::: INPUT RECORDS :::
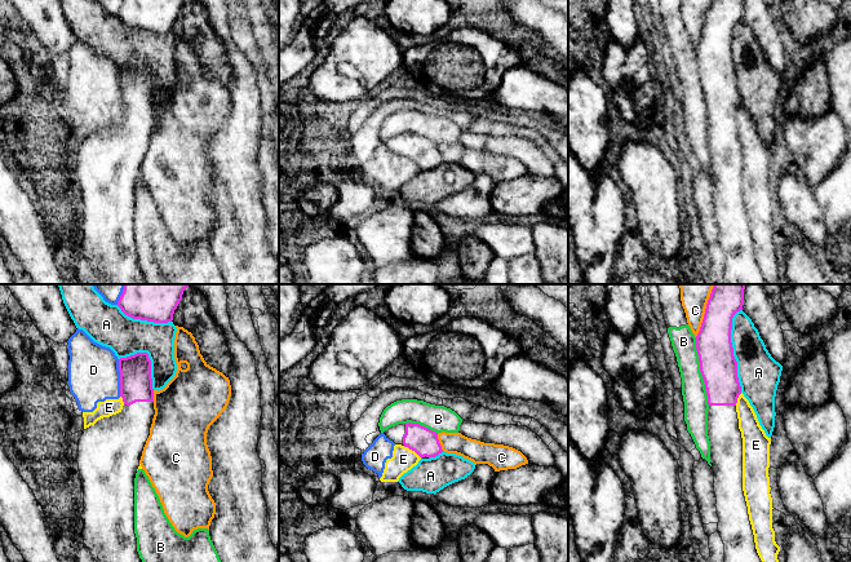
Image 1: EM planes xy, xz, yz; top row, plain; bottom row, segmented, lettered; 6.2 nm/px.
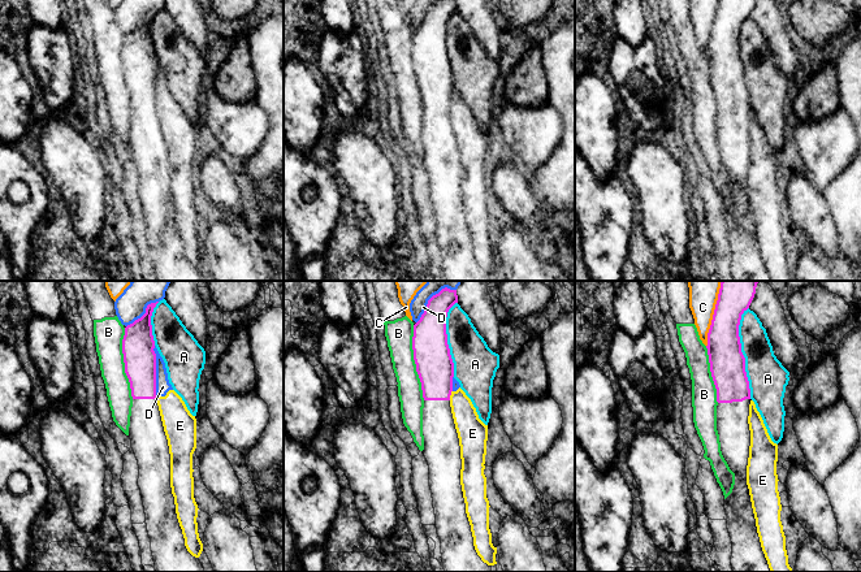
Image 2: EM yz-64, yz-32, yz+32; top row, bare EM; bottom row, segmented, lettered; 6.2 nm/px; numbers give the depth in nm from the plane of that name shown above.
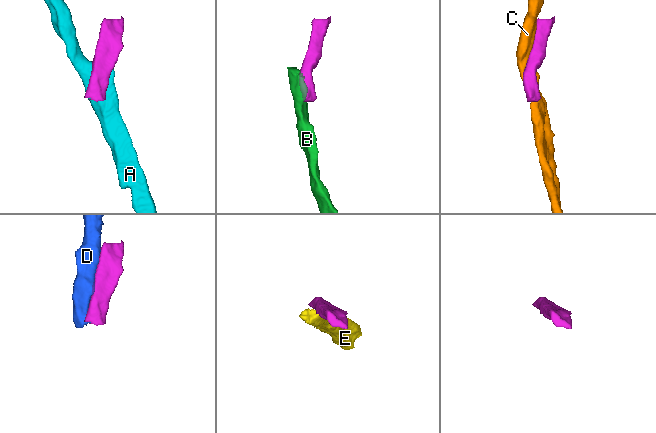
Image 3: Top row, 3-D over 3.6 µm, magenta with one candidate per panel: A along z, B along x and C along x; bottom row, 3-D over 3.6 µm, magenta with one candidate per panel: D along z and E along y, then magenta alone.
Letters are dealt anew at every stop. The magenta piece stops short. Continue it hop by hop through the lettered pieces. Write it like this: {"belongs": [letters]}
:::
::: INPUT RECORDS :::
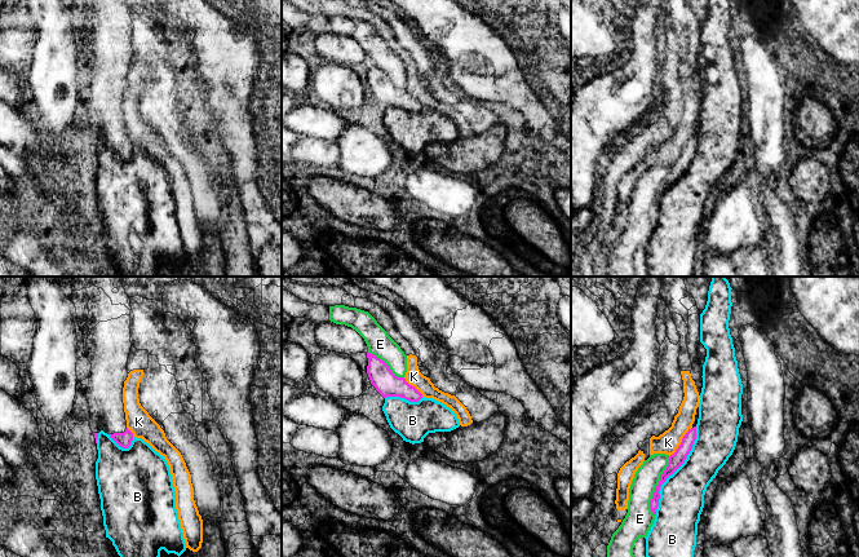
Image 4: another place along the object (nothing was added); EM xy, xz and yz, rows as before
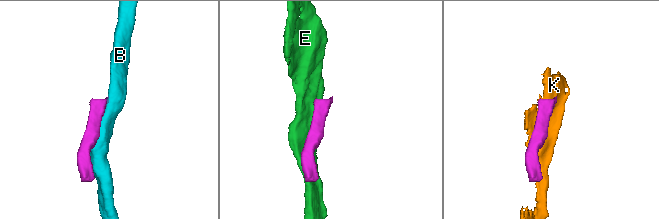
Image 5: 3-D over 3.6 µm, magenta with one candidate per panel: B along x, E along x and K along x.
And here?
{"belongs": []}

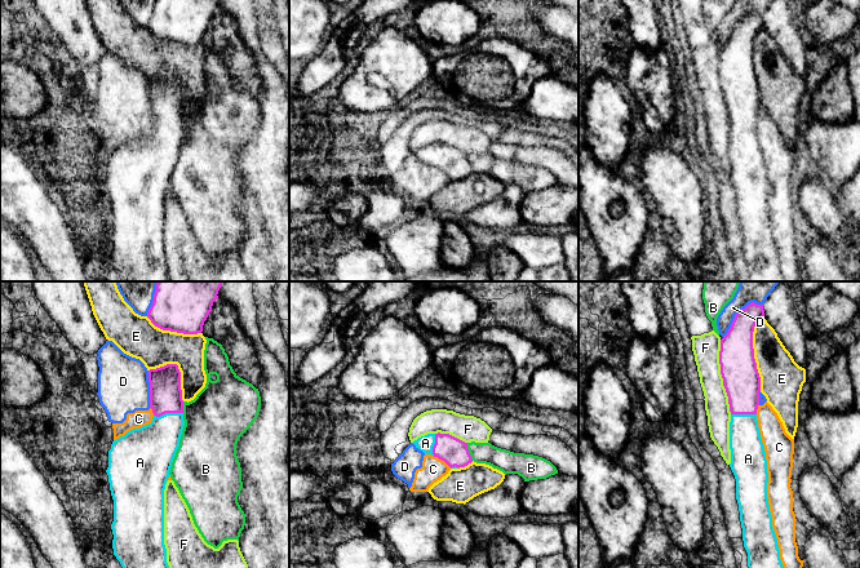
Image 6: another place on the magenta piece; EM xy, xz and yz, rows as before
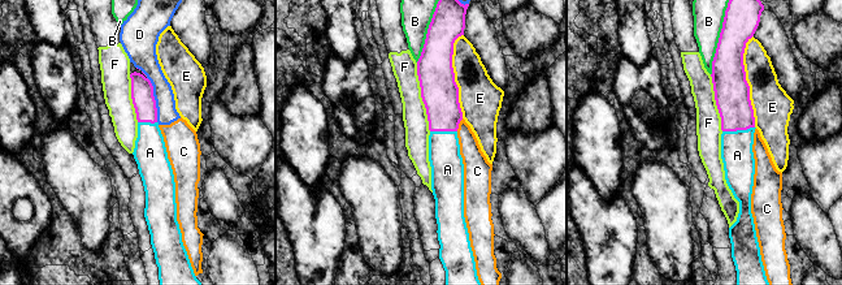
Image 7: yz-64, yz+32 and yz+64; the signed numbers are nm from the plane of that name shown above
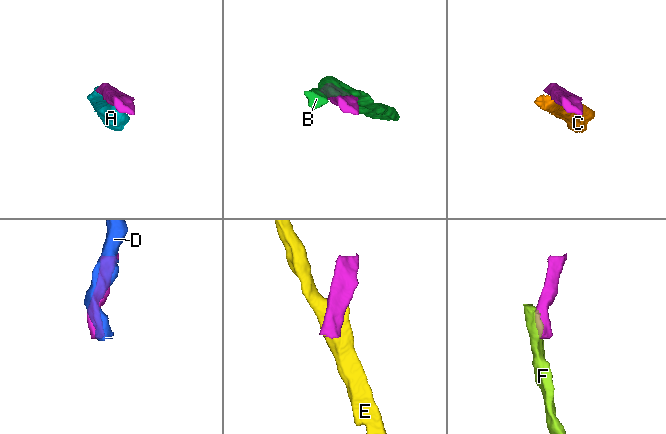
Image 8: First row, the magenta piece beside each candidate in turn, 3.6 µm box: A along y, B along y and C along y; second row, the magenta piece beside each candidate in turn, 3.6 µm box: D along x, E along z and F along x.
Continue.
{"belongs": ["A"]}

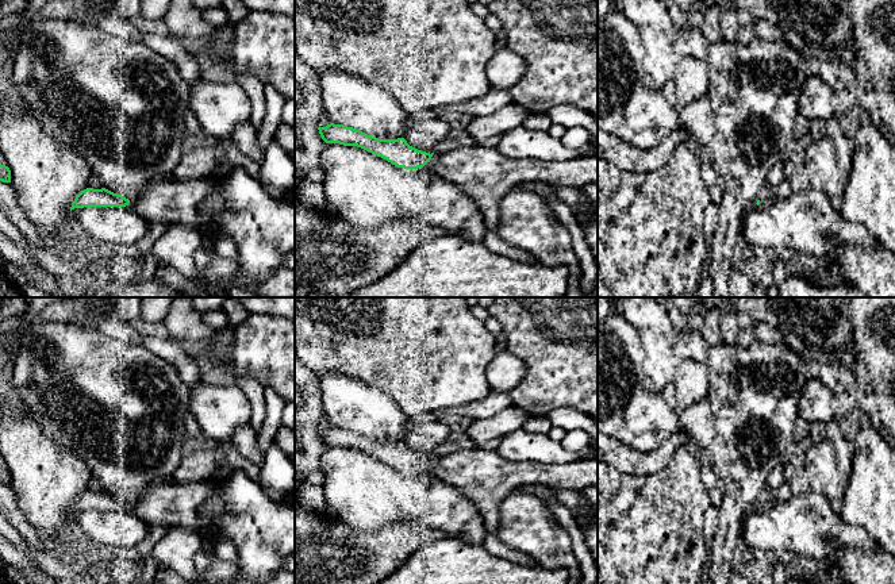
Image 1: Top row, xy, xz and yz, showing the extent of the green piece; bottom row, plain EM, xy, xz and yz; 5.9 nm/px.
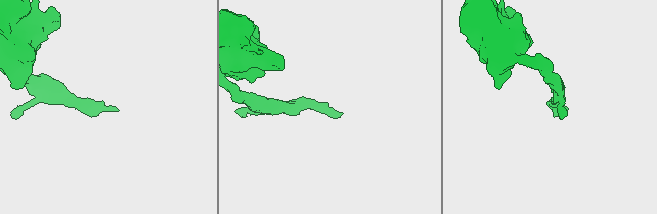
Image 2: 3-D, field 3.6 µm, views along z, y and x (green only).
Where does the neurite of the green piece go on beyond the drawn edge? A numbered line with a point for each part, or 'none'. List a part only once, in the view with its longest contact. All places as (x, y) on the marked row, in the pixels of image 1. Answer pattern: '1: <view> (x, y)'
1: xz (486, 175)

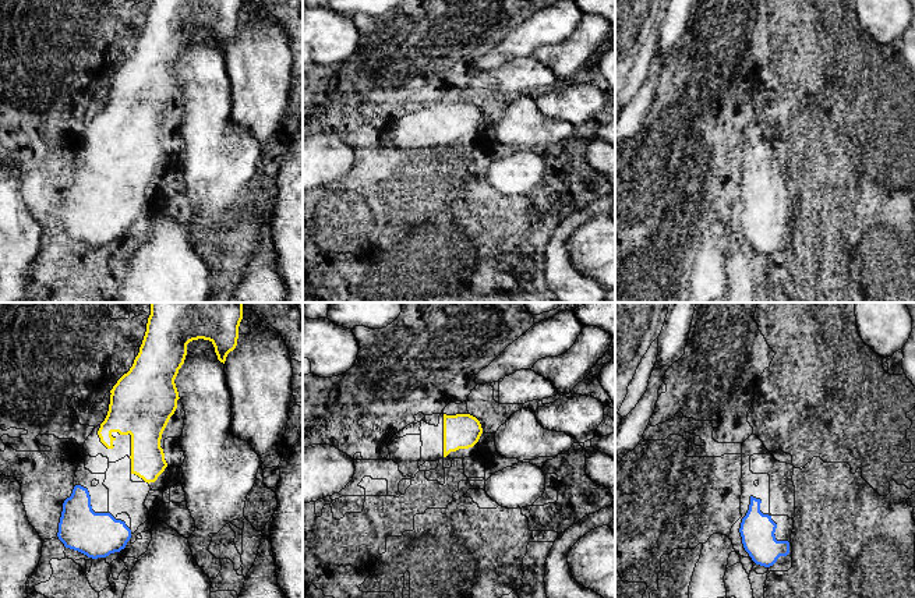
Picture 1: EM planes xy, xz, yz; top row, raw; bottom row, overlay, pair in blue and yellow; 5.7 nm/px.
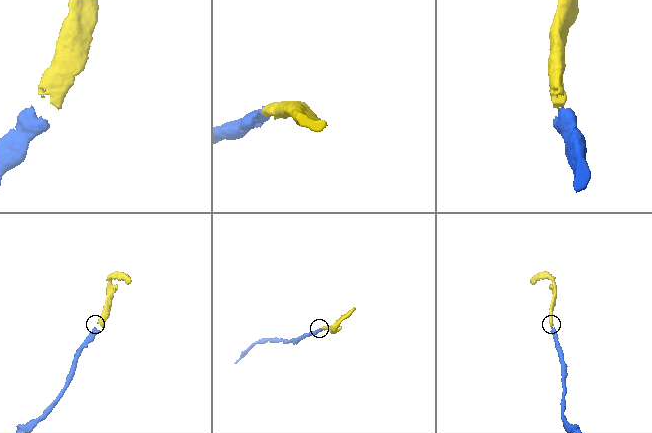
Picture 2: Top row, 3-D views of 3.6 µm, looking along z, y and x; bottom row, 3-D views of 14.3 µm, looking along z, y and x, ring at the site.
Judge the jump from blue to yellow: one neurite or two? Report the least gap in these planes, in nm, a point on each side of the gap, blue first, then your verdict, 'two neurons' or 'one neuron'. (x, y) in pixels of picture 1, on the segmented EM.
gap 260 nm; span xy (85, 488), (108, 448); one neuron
:::
::: INPUT RECORDS :::
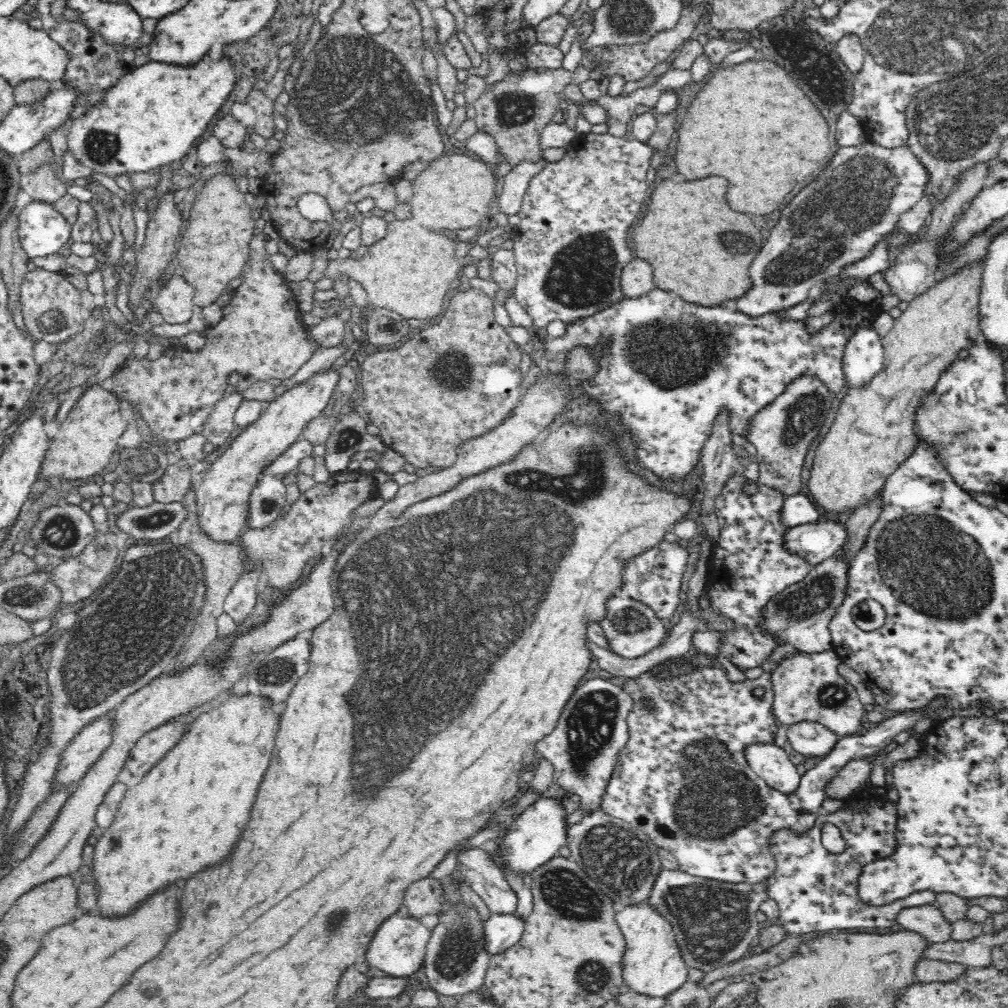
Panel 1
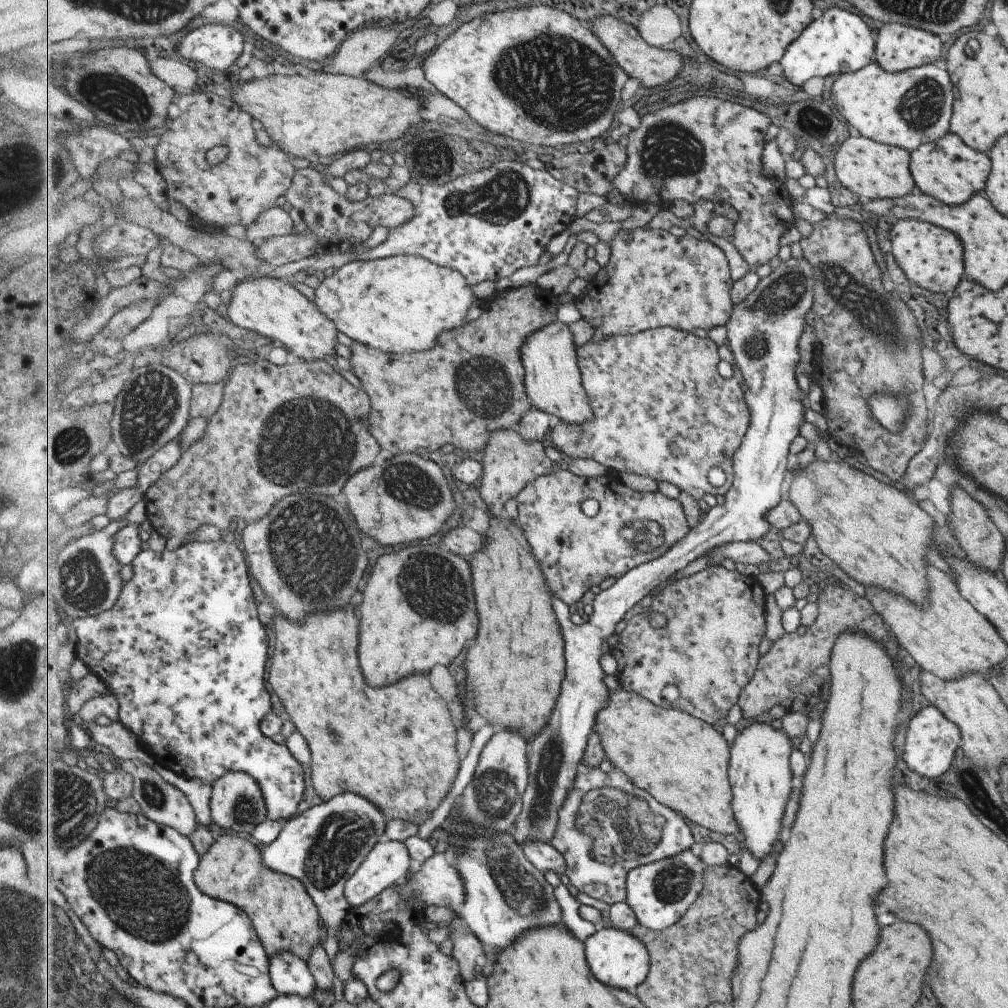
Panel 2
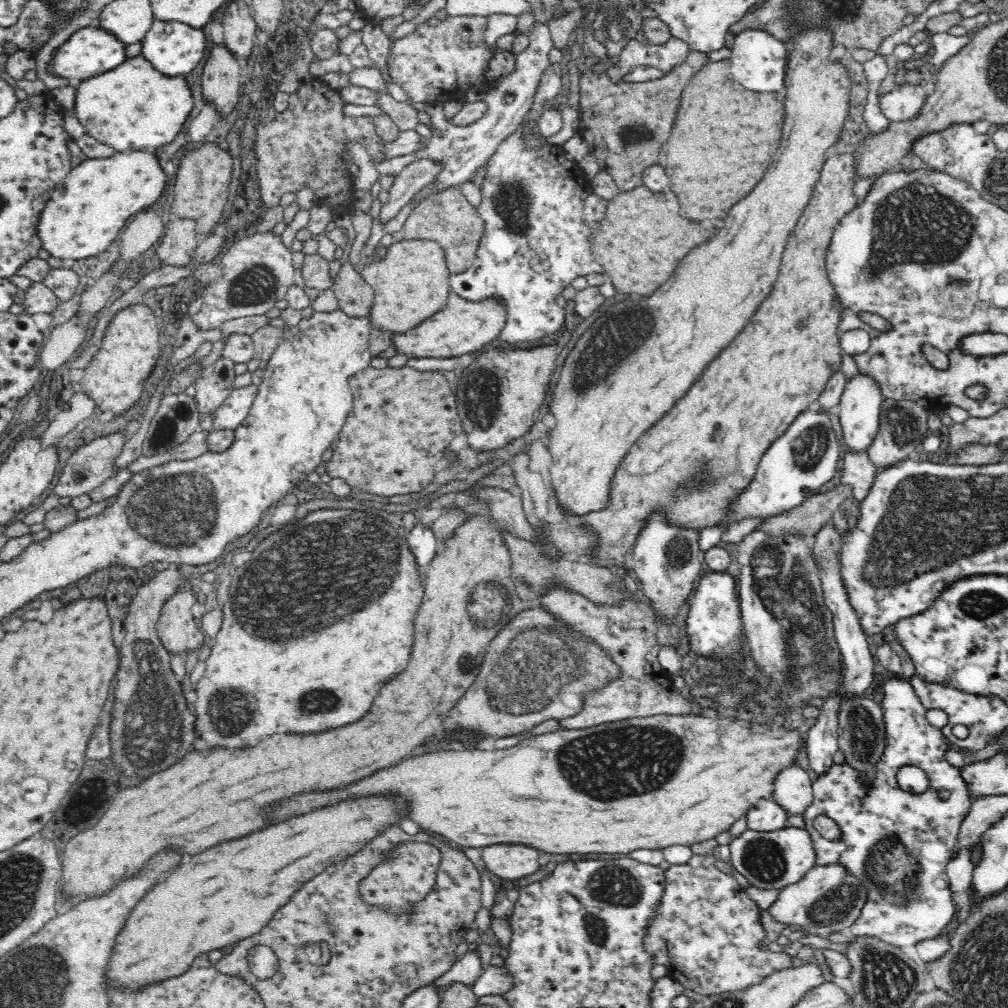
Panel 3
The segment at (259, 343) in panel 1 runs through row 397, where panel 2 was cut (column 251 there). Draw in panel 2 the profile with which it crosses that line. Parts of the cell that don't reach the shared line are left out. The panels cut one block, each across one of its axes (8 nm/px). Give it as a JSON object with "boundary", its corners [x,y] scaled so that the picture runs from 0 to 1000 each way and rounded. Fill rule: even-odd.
:::
**WHAT THE EXERCISE ASKS**
Within the listing above, the lines starting at the one containing "Image 2: EM" and ending at the one containing "Letters are dealt" are to be returned exactly. Omit the pictures.

**WRITTEN ANSWER**
Image 2: EM yz-64, yz-32, yz+32; top row, bare EM; bottom row, segmented, lettered; 6.2 nm/px; numbers give the depth in nm from the plane of that name shown above.
Image 3: Top row, 3-D over 3.6 µm, magenta with one candidate per panel: A along z, B along x and C along x; bottom row, 3-D over 3.6 µm, magenta with one candidate per panel: D along z and E along y, then magenta alone.
Letters are dealt anew at every stop. The magenta piece stops short. Continue it hop by hop through the lettered pieces. Write it like this: {"belongs": [letters]}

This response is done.